(Stored items)
· · ·

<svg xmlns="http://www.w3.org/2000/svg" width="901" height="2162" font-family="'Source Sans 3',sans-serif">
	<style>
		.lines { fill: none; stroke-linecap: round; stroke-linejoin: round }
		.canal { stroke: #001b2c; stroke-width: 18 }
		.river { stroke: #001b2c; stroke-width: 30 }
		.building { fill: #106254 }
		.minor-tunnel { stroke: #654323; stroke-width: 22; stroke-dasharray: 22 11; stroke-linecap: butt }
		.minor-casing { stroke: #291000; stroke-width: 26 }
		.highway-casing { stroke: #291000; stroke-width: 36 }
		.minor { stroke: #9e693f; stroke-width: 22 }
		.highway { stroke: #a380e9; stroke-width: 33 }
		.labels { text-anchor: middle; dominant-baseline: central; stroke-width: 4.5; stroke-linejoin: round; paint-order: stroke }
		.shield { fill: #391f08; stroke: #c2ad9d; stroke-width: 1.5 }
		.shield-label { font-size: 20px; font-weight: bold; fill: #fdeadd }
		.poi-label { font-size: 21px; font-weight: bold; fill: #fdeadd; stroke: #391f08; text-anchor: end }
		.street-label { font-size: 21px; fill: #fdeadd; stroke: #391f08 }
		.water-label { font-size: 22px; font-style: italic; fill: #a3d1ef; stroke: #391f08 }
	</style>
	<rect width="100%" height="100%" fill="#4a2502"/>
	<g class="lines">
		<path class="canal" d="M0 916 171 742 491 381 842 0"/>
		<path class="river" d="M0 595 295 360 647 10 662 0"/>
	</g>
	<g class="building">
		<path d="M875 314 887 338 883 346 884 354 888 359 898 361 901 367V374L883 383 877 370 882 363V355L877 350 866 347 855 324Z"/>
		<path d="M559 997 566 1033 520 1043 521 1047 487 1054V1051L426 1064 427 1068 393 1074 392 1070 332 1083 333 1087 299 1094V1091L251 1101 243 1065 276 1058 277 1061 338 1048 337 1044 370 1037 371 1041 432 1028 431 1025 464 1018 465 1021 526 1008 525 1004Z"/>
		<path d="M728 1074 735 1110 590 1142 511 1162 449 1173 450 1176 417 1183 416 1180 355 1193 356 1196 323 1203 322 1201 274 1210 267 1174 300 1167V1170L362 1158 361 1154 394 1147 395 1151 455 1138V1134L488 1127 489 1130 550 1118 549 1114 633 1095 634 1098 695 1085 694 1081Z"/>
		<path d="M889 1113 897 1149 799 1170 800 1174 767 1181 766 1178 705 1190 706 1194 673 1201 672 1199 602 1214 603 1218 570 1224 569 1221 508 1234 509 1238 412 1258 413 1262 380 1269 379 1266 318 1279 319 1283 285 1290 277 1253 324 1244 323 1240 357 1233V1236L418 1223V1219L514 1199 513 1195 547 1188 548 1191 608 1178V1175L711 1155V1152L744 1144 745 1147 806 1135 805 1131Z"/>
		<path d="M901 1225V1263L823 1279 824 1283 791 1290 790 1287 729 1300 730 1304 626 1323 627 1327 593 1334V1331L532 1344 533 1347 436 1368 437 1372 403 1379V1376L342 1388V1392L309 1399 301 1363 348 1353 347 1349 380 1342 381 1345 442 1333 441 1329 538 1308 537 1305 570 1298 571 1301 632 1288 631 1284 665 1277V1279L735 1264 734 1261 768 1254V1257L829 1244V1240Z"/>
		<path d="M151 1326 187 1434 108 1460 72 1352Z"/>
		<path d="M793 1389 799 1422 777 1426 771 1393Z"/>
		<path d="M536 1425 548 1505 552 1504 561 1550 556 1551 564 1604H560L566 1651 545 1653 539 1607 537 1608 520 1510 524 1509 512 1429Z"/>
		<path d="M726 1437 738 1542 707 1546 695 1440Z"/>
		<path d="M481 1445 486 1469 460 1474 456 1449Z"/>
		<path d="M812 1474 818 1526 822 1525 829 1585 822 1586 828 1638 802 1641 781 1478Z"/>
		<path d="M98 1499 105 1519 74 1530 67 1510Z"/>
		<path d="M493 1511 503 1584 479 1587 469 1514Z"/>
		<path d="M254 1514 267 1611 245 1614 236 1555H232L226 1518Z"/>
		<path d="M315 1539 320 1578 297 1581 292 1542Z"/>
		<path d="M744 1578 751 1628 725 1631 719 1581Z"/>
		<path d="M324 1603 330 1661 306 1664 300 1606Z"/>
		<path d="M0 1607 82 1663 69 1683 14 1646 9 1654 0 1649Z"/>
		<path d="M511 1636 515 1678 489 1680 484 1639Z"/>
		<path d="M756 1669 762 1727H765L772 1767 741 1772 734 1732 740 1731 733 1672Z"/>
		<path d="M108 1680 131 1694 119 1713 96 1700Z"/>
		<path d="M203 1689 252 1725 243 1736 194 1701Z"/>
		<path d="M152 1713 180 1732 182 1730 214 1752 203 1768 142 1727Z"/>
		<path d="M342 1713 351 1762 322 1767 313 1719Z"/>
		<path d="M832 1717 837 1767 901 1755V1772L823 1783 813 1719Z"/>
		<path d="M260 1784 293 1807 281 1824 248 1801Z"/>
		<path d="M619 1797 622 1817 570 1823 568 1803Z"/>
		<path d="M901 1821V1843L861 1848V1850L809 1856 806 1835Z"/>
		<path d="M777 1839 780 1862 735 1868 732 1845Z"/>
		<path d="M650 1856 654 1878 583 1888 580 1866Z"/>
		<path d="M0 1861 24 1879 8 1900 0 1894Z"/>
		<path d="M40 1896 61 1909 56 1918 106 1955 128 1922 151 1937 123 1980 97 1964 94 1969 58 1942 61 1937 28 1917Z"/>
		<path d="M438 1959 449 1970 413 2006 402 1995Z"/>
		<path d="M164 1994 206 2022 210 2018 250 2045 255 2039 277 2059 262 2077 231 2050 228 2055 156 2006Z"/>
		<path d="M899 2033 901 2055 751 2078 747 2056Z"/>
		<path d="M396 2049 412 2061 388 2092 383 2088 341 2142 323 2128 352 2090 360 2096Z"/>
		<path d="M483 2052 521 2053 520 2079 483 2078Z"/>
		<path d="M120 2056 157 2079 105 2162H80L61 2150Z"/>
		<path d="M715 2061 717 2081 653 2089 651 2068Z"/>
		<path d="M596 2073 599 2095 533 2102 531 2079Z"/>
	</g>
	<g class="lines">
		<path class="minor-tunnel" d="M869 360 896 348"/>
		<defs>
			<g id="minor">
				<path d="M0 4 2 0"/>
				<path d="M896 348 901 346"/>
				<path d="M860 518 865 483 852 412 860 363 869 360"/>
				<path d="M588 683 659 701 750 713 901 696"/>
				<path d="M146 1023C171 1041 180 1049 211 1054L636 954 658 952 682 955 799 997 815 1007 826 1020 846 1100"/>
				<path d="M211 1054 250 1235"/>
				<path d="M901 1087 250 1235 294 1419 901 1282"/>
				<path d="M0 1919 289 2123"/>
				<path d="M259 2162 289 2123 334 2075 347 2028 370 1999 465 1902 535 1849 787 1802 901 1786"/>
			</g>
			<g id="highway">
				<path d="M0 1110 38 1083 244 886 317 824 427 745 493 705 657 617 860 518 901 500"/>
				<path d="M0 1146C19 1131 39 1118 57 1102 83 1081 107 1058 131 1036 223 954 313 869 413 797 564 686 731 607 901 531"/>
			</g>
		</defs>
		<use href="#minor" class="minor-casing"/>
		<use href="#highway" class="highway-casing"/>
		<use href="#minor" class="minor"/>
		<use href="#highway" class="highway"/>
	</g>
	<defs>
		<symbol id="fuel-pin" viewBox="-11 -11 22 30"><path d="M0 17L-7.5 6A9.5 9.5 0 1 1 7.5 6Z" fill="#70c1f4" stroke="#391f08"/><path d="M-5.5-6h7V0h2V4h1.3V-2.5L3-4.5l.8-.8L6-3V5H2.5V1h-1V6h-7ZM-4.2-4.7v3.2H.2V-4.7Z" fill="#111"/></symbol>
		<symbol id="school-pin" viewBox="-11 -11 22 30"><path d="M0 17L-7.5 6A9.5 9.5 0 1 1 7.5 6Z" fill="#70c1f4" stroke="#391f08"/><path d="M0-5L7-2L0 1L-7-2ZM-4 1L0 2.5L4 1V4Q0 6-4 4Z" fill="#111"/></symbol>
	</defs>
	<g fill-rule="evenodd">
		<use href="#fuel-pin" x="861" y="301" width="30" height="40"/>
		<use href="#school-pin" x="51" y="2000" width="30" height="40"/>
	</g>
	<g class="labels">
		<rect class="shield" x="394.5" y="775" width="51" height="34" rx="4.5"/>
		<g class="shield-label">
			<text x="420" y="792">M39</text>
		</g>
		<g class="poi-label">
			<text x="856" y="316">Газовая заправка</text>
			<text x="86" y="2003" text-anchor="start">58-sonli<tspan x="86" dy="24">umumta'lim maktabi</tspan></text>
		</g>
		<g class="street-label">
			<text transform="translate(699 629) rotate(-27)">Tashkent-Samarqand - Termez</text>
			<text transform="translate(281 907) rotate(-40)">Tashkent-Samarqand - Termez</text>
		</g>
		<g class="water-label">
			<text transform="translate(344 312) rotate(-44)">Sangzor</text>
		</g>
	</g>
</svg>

· · ·

What needs to be done | Read through the data above. Report each line that has the word "linecap".

Output below |
		.lines { fill: none; stroke-linecap: round; stroke-linejoin: round }
		.minor-tunnel { stroke: #654323; stroke-width: 22; stroke-dasharray: 22 11; stroke-linecap: butt }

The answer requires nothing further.